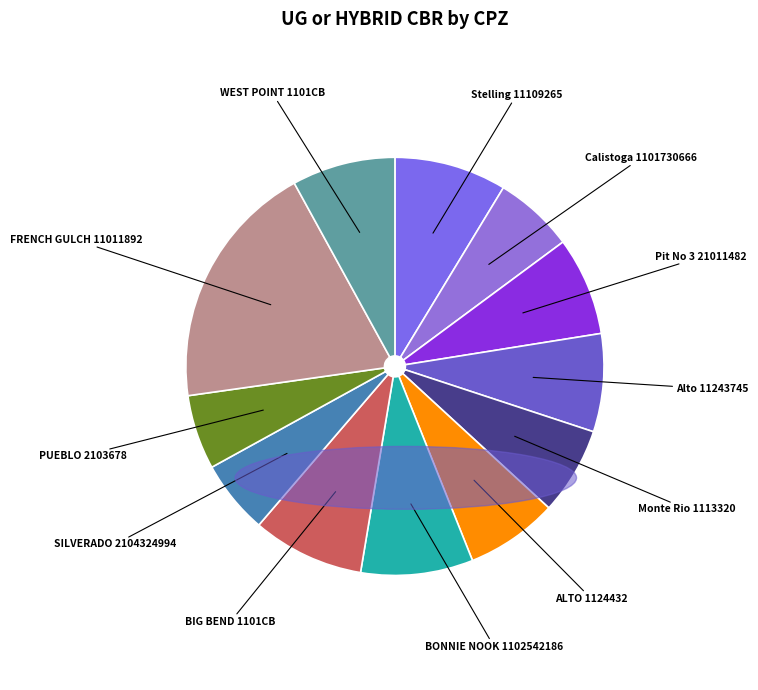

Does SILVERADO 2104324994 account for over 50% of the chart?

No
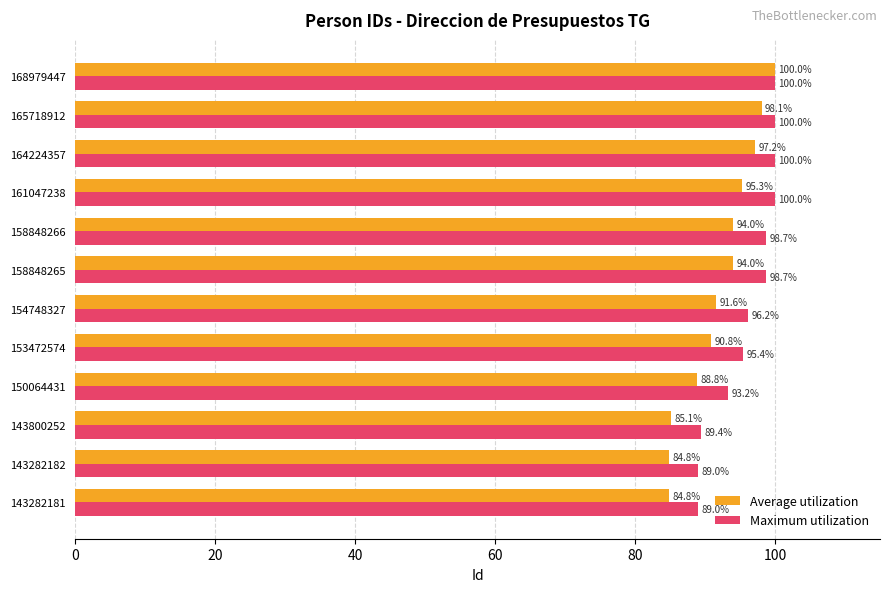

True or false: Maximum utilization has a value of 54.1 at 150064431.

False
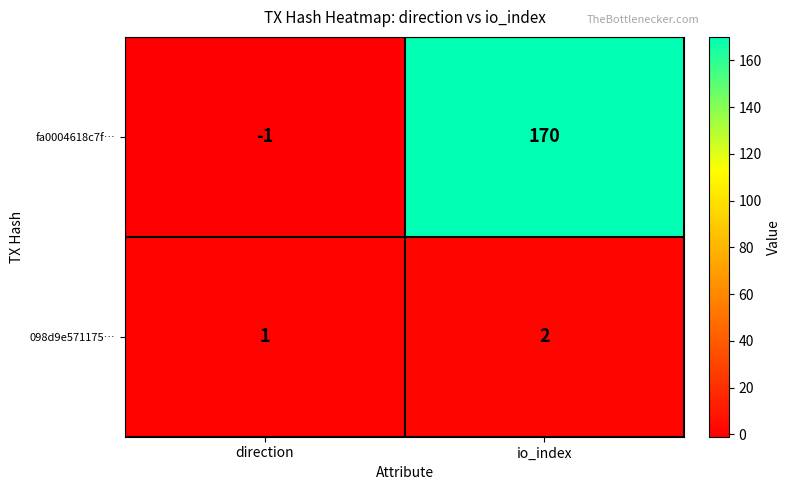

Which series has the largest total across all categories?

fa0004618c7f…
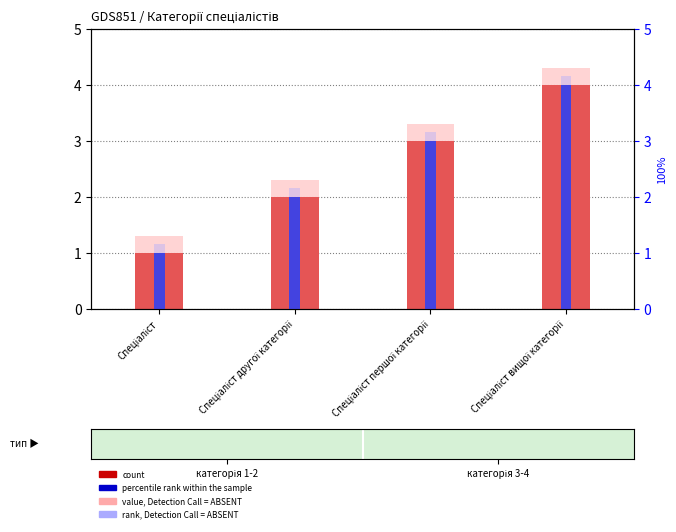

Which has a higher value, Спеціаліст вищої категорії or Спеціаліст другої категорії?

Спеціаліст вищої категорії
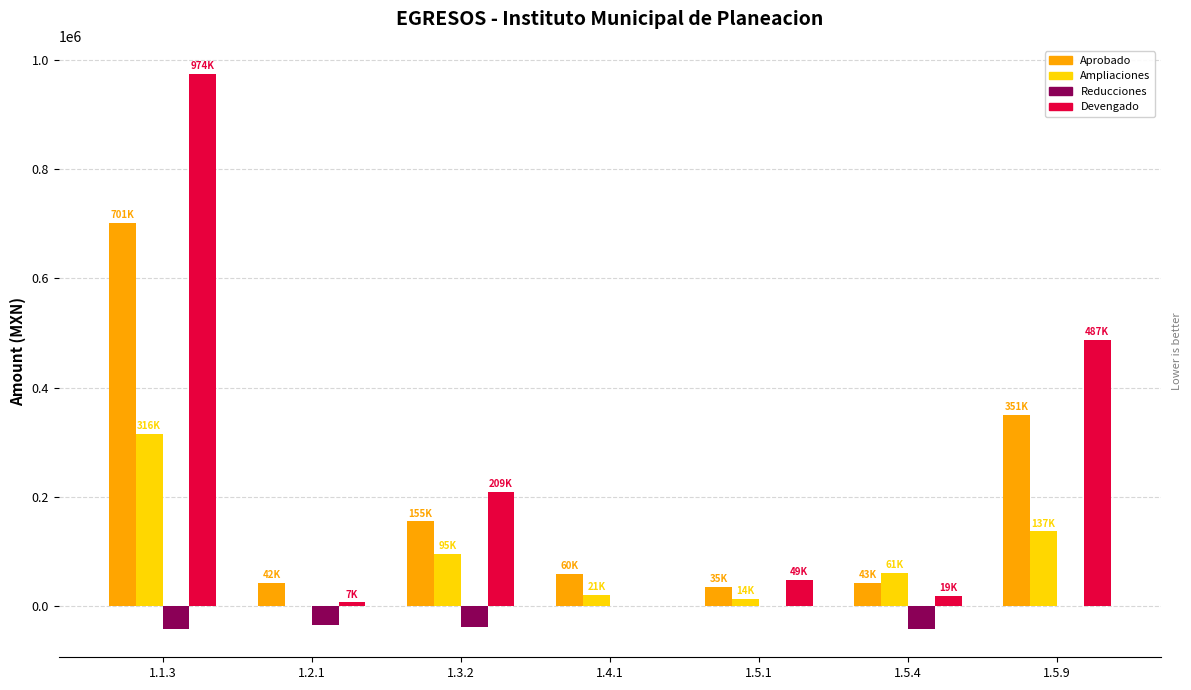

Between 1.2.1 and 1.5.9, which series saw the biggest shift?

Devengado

┄┄┄┄┄┄┄┄┄┄┄┄┄┄┄┄┄┄┄┄

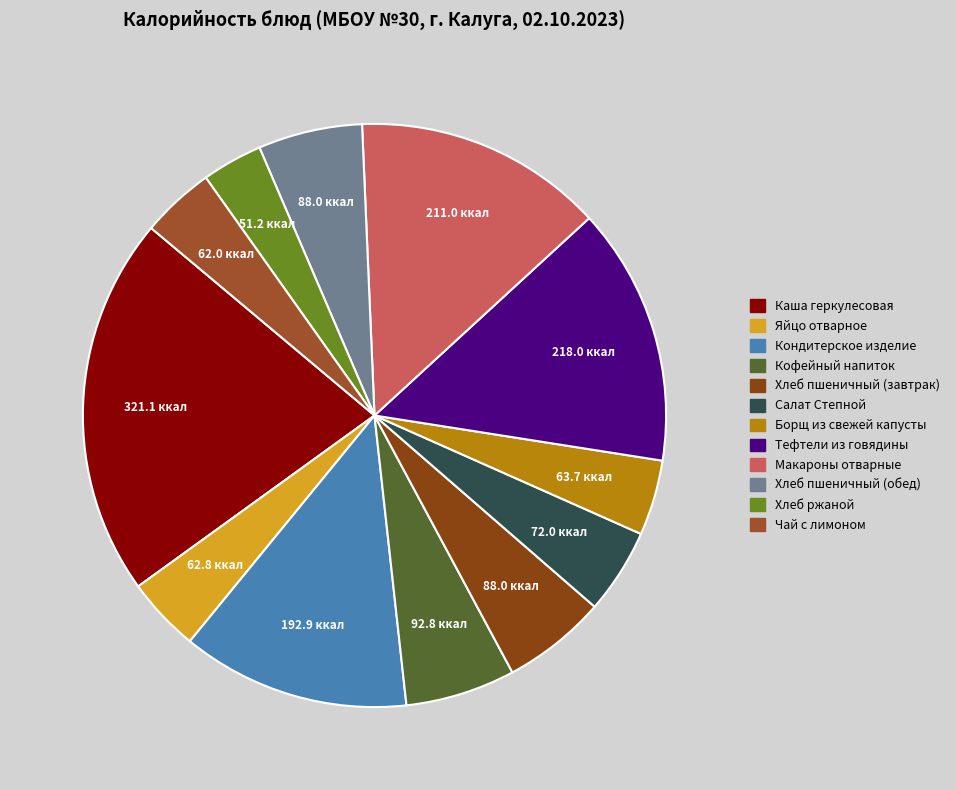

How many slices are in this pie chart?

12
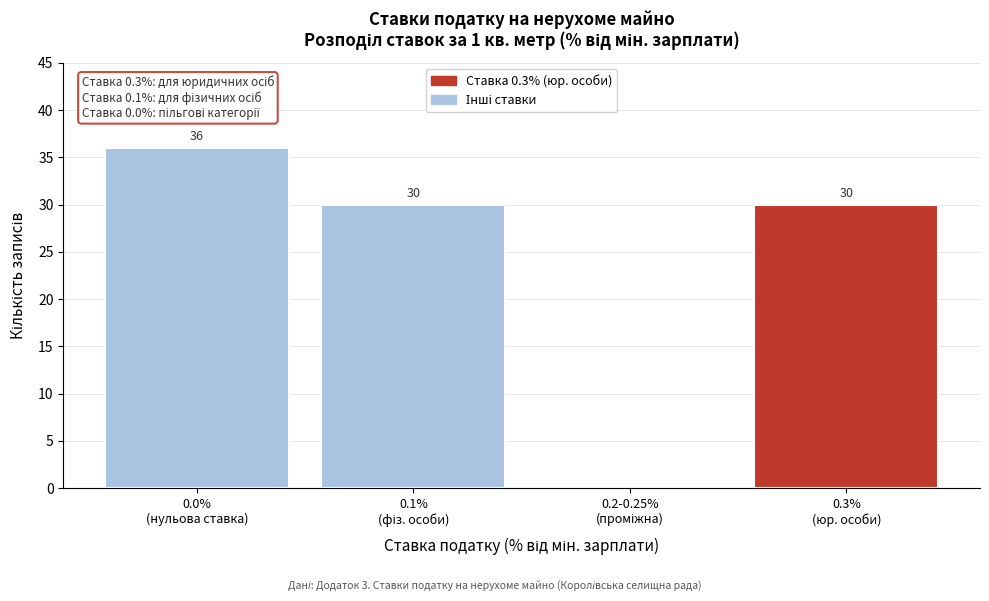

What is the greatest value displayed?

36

┄┄┄┄┄┄┄┄┄┄┄┄┄┄┄┄┄┄┄┄

Starting at the line that has "Which has a" and stopping after the line that has "Between 1.2.1 and", reproduce the records with "biggest shift" replaced by "largest change" and nothing else changed. Omit the pictures.

● **Solution to this problem**:
Which has a higher value, Спеціаліст вищої категорії or Спеціаліст другої категорії?

Спеціаліст вищої категорії

Between 1.2.1 and 1.5.9, which series saw the largest change?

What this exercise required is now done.